INFORMATION -

----------

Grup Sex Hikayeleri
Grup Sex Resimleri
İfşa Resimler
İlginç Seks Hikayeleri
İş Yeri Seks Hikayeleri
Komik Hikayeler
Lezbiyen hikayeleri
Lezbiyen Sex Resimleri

----------

YOUR OBJECTIVE -
Exactly as written above, copy out all the records.

RESPONSE BELOW -
Grup Sex Hikayeleri
Grup Sex Resimleri
İfşa Resimler
İlginç Seks Hikayeleri
İş Yeri Seks Hikayeleri
Komik Hikayeler
Lezbiyen hikayeleri
Lezbiyen Sex Resimleri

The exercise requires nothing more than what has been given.